Lorenzo Córdova Vianello
La reforma política de Calderón
Más allá de un posterior análisis puntual y detallado de los planteamientos que en ella se contienen, vale la pena hacer, por el momento, una serie de consideraciones generales sobre la propuesta planteada por Calderón.
En primer lugar hay que subrayar la relevancia de la misma. Aunque desde hace tres décadas se ha venido sosteniendo la necesidad de la “reforma del Estado”, está claro que hoy uno de los aspectos más urgentes y necesarios es la revisión de las relaciones Legislativo-Ejecutivo en el marco de los “gobiernos divididos” para propiciar una mayor gobernabilidad.
Sin embargo, el vínculo que media entre los dos poderes electivos del Estado en un contexto democrático es compleja y no puede simplificarse sin provocar graves distorsiones. En ese sentido, el Legislativo y el Ejecutivo deben reinterpretarse a partir de un adecuado equilibrio y una serie de eficaces controles y garantías recíprocas. La iniciativa presidencial parece estar inspirada en la idea de que la culpa de que hoy no exista una adecuada gobernabilidad es responsabilidad exclusiva del Legislativo y olvida que la misma sólo puede ser el resultado de un rediseño integral que pasa, en primera instancia, por un repensamiento del propio Ejecutivo en una perspectiva democrática.
En ese sentido, la propuesta es insuficiente precisamente porque carece de integralidad en su concepción; se articula de una serie de propuestas (en ocasiones desarticuladas) que no abordan armónica y exhaustivamente un rediseño de las relaciones entre el Congreso de la Unión y el Ejecutivo.

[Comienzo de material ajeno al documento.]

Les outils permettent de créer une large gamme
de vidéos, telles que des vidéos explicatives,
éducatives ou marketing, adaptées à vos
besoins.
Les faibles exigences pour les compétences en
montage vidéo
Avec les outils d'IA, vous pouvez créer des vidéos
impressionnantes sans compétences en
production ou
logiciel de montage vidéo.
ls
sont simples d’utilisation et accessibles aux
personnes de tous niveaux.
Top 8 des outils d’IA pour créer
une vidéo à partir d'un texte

En segundo lugar, se trata de una iniciativa reforma de claroscuros. En la misma se contienen, desde mi punto de vista, tanto propuestas, aún cuando puedan ser ajustadas y perfeccionadas, son pertinentes y oportunas (como la reelección de legisladores y de alcaldes, la iniciativa “ciudadana”, la posibilidad de que la SCJN presente iniciativas en los temas de su competencia, así como las iniciativas preferentes), junto con planteamientos que lejos de propiciar un fortalecimiento democrático erosionan la representatividad de las instituciones políticas (como la reducción de legisladores, las candidaturas independientes para todos los cargos de elección popular, el incremento del “piso mínimo” de votación para que los partidos políticos mantengan su registro) o que, en todo caso, resultan innecesarios para resolver los problemas de legitimidad política que hoy se adolecen (como es el caso de la segunda vuelta electoral).

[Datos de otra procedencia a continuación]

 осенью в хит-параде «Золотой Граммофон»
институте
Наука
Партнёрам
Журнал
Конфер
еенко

Finalmente, la iniciativa apela a esa instintiva y peligrosa repulsión a los partidos y al Legislativo que ha venido construyendo intencional y demagógicamente en los últimos tiempos al afirmar que es hora de que se dé más poder a los ciudadanos. No hay que olvidar que si en algún momento de nuestra historia los ciudadanos han tenido capacidad para incidir en la política como nunca antes ha sido precisamente en los últimos tres lustros. Con su voto, los ciudadanos, provocaron la alternancia en la Presidencia, en numerosas entidades (en ocasiones, como en Yucatán, en dos ocasiones) y en incontables municipios. Con su voto los ciudadanos rompieron mayorías predeterminadas en el Congreso y apostaron (bien o mal, según quiera verse) por los “gobiernos divididos”. Acepto y concuerdo con el que quieran estimularse nuevos mecanismos de participación política, pero no debe olvidarse que la gobernabilidad democrática pasa además —y en primera instancia— por el fortalecimiento del Congreso y (aunque suene paradójico a oídos de muchos) de los partidos políticos (apostando por su necesaria e indispensable democratización interna). Sin ello, se quiera o no, simple y sencillamente se mina la calidad democrática del Estado.
En todo caso, bienvenida la iniciativa como un nuevo documento para discutir qué Estado queremos y necesitamos de cara al futuro.